Champions
- World Drivers' Champion: Ari Vatanen
- World Manufacturers' Champion: Talbot

Seasons
- ← 19801982 →

= 1981 World Rally Championship =

9th season of the World Rally Championship series

The 1981 World Rally Championship was the ninth season of the Fédération Internationale de l'Automobile (FIA) World Rally Championship (WRC). The season consisted of 12 rallies. While this number was the same as the previous year, one change was made to the schedule, replacing New Zealand with the Brazil.
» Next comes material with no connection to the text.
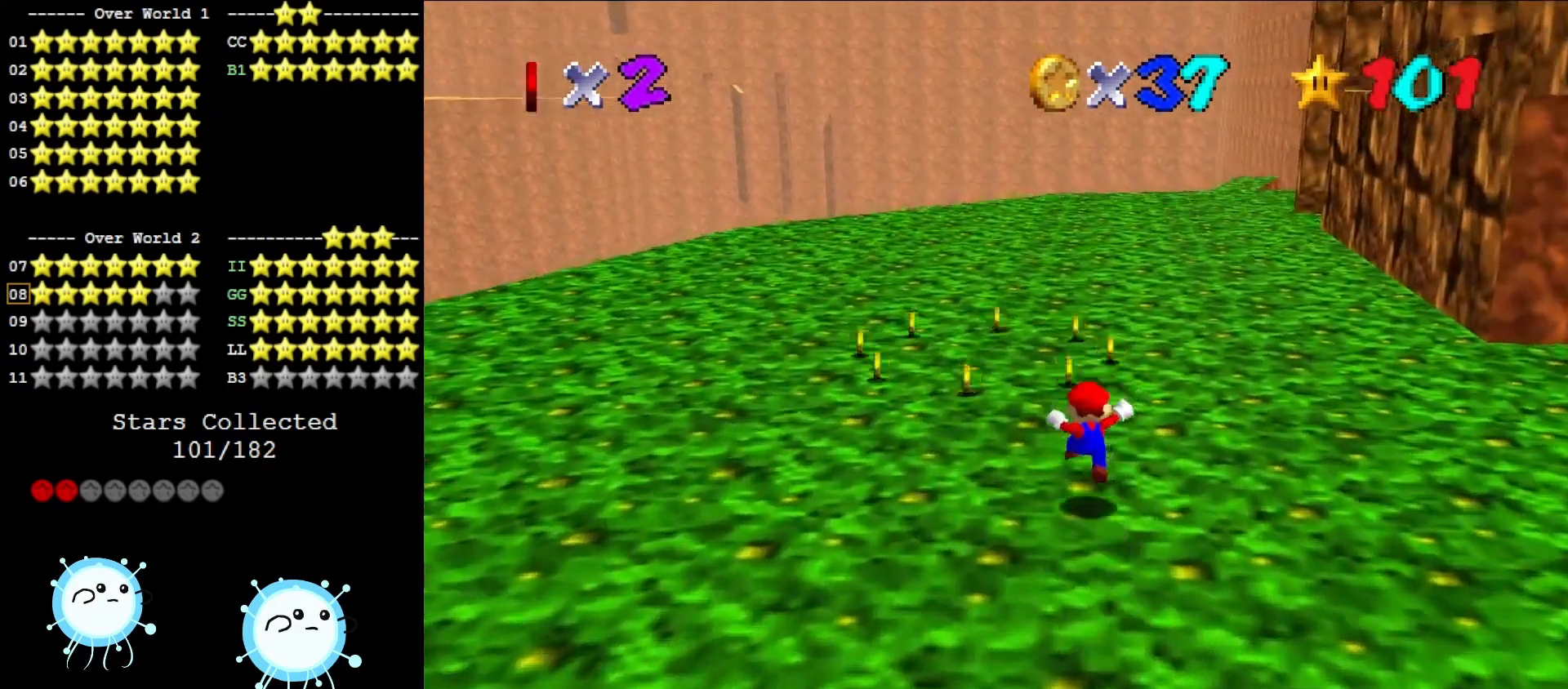
{"buttons": [], "left_stick": "up", "events": []}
The 1981 World Rally Championship for Drivers was won by Ari Vatanen driving a Rothmans Rally Team Ford Escort RS1800, the only time a privateer team has won the Drivers' Championship until 2017. The Makes' Championship was won by Talbot with their Sunbeam Lotus. It also saw the beginning of a new era in the sport with the arrival of the Audi Quattro, the first four-wheel drive rally car. Initially regarded as too heavy and complex for rally stages, it proved its worth with three wins in its debut season, including a maiden victory for Michèle Mouton at the Rallye Sanremo, the only woman to win a WRC event.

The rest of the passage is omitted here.